I was looking for a low fat pumpkin muffin recipe and settled on this one. I used 2 eggs instead of the egg substitute, added a heaping 1/2 cup of chocolate chips and used a mixture of half wheat and half white flour.
Doubling the recipe was something I considered, but a can of pumpkin contains 15 ounces of pumpkin, just short of two cups. Also, I wasn't sure how they would come out.
The muffin batter was very wet, but I remembered there was a lot of baking soda and figured it would all work out. It did, they are a different texture than my favorite banana muffins, but still good.
When I got the can of pumpkin out, my son asked if I was making pumpkin pie, it's his favorite. I've never made pumpkin pie, but after my muffins were done, I looked around at recipes to see what I could do with my almost 1 cup of remaining pumpkin.
I found a few recipes that I thought might work for me. A couple constraints I had were that I didn't want to make and roll out crust and also I wanted to use milk instead of condensed milk or half and half. One mini pumpkin pie tutorial I liked was from Honey I shrunk the Gretchen.
I found a recipe for graham cracker crust and made a half recipe. It was pretty good, but some of us feel it was a bit chewy. I used muffin tins and pressed the mixture into 9 cups.
The pumpkin pie recipe I used was for two pies.
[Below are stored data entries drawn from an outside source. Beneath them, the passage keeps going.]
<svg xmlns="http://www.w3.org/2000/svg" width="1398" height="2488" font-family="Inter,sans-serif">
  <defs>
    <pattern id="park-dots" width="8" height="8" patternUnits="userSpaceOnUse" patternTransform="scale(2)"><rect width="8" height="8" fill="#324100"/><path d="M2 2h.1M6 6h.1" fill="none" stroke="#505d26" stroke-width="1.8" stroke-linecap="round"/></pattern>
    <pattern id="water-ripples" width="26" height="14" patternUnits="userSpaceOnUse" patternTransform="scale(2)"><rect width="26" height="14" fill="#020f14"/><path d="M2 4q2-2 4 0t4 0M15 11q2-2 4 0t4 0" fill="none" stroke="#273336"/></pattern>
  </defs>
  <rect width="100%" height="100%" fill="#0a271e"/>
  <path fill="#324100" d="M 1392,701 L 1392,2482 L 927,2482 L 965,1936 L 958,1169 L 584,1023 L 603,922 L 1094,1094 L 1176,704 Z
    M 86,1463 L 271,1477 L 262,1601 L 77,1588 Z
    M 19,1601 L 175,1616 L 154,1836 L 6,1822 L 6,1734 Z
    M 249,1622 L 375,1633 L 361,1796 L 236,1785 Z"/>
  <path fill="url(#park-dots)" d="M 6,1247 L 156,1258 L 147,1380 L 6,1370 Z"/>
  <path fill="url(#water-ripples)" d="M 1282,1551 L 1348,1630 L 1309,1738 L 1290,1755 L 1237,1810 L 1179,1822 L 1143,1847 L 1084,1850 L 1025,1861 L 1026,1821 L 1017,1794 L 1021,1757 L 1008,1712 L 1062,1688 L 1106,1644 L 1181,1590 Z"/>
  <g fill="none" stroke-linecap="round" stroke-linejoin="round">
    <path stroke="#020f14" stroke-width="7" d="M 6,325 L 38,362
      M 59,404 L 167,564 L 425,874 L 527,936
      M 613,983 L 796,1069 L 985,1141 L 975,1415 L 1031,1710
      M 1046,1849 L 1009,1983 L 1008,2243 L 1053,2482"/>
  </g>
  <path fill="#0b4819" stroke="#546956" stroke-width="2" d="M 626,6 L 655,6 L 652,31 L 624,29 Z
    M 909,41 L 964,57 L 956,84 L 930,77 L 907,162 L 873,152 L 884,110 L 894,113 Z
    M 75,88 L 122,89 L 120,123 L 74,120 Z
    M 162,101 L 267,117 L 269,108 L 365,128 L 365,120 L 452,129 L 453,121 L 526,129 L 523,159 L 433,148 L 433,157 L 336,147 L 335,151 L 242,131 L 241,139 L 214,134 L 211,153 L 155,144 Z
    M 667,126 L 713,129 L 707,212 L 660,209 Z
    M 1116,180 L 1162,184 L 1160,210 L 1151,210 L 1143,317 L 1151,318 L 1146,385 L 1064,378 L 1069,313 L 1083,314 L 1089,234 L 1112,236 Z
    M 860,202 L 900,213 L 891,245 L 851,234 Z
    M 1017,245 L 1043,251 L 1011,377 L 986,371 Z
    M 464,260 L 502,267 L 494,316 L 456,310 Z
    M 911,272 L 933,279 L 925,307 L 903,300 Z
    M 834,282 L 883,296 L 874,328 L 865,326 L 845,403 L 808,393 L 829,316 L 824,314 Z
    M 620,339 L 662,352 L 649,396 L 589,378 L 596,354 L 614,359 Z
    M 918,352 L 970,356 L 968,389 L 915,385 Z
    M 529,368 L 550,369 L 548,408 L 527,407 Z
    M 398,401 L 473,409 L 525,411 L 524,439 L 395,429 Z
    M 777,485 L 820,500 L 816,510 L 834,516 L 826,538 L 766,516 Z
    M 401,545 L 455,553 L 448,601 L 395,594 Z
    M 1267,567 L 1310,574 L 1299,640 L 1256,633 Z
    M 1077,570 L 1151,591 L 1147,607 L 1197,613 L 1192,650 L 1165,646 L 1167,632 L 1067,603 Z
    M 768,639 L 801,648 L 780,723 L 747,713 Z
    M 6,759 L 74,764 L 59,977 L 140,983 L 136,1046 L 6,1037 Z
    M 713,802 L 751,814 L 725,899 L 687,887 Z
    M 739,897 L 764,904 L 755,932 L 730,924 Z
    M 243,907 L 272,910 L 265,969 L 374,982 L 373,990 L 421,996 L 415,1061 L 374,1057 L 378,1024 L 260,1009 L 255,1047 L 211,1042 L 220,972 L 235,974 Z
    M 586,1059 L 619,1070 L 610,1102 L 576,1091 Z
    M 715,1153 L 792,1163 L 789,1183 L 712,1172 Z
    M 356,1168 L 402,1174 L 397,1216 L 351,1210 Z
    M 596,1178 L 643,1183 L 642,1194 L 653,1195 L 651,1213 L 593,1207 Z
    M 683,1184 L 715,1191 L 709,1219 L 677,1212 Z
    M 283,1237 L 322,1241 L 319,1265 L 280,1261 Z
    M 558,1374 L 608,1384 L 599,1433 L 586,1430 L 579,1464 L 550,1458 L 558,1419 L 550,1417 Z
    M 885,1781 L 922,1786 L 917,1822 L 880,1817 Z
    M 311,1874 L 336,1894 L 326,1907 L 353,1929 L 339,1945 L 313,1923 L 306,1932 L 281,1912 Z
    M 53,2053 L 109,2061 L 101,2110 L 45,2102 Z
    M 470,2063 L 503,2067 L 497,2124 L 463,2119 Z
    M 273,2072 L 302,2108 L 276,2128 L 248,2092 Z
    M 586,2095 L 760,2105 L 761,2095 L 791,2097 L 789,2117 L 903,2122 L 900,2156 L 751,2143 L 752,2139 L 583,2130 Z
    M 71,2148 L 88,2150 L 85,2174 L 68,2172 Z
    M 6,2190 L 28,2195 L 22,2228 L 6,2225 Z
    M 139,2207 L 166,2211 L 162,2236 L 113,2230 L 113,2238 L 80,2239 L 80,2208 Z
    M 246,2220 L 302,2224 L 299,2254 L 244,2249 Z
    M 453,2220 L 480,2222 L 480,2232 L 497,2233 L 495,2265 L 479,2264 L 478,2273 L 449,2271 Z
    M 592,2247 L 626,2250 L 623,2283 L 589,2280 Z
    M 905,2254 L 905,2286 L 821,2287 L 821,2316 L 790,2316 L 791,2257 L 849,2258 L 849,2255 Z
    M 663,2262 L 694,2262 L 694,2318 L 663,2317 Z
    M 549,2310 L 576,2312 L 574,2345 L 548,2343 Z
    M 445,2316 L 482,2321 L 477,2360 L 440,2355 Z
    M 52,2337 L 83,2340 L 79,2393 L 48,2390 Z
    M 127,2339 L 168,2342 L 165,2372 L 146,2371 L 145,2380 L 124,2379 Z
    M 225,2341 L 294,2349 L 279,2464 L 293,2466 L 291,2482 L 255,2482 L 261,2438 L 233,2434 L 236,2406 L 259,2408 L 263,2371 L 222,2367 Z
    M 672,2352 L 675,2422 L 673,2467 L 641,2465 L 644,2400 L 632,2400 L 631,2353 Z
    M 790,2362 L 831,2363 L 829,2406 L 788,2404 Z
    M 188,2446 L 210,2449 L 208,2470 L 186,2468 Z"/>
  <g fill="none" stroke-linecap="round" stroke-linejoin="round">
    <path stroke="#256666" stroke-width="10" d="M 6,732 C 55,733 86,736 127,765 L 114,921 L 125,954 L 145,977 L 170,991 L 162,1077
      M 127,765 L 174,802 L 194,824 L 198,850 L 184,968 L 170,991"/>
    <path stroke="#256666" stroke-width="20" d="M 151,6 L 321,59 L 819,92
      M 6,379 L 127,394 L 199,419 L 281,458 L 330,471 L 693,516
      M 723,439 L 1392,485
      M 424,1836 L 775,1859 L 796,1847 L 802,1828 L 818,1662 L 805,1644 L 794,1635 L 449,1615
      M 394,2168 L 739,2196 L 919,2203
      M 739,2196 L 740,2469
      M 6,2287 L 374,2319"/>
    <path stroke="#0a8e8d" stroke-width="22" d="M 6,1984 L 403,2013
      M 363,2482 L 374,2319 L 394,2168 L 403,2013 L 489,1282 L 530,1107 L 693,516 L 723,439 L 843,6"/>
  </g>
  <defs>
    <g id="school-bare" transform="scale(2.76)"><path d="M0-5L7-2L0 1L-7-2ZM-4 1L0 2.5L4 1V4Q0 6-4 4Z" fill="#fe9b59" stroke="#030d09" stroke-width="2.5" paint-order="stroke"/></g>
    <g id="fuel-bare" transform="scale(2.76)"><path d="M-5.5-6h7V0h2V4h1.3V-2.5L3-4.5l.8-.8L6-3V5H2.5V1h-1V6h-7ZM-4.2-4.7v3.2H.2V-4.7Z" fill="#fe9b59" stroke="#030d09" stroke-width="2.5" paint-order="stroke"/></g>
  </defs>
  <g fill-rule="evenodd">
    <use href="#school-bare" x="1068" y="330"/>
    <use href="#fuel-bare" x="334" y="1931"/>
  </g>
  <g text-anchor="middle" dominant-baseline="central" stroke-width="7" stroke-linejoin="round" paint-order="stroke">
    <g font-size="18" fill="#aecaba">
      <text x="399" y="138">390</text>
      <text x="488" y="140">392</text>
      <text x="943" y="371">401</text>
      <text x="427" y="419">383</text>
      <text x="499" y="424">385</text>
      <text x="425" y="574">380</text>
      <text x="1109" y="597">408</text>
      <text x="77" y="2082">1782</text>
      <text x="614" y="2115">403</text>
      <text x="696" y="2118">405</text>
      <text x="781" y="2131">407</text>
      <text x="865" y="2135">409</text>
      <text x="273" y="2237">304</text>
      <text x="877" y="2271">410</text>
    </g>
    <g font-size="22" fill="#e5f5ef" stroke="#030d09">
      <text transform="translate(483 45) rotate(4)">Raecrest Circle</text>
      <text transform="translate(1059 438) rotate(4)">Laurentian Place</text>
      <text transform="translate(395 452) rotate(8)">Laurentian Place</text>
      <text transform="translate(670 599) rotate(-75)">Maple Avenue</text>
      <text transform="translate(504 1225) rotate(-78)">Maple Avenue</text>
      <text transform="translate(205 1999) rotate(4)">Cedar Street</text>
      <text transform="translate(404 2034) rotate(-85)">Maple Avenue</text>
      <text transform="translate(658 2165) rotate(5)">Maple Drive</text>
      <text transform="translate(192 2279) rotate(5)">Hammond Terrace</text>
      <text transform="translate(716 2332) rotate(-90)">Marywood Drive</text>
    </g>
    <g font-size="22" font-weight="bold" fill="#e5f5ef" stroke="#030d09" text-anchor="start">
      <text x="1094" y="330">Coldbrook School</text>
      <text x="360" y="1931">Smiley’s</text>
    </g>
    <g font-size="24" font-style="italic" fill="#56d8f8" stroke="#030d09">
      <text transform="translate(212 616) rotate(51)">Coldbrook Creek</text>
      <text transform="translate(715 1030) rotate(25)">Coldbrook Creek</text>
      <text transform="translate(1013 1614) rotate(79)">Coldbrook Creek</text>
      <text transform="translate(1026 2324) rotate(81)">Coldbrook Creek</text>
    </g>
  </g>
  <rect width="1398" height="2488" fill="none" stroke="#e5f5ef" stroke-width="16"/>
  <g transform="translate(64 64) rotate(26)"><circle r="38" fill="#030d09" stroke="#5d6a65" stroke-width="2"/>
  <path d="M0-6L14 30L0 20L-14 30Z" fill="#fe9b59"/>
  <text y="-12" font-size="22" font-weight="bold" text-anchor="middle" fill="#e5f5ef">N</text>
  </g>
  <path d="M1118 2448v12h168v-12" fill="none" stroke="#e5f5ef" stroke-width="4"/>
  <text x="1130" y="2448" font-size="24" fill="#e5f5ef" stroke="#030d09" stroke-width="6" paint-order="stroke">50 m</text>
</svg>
I quartered the recipe as well as I could and my son thought it tastes perfect.
Pumpkin Pie Recipe
Almost a cup of pumpkin
1 egg
1/4 cup skim milk
1/4 cup sugar
1 tsp cinnamon
1/4 tsp ginger
1/4 tsp cloves
Sprinkle of nutmeg
Sprinkle of salt
I placed them in the previously baked (5 mins at 375 degrees) graham cracker crust and baked them for 10 minutes at 400 degrees and the reduced the temperature to 350 for another 23 minutes until my toothpick came out clean. A good use of my leftover pumpkin.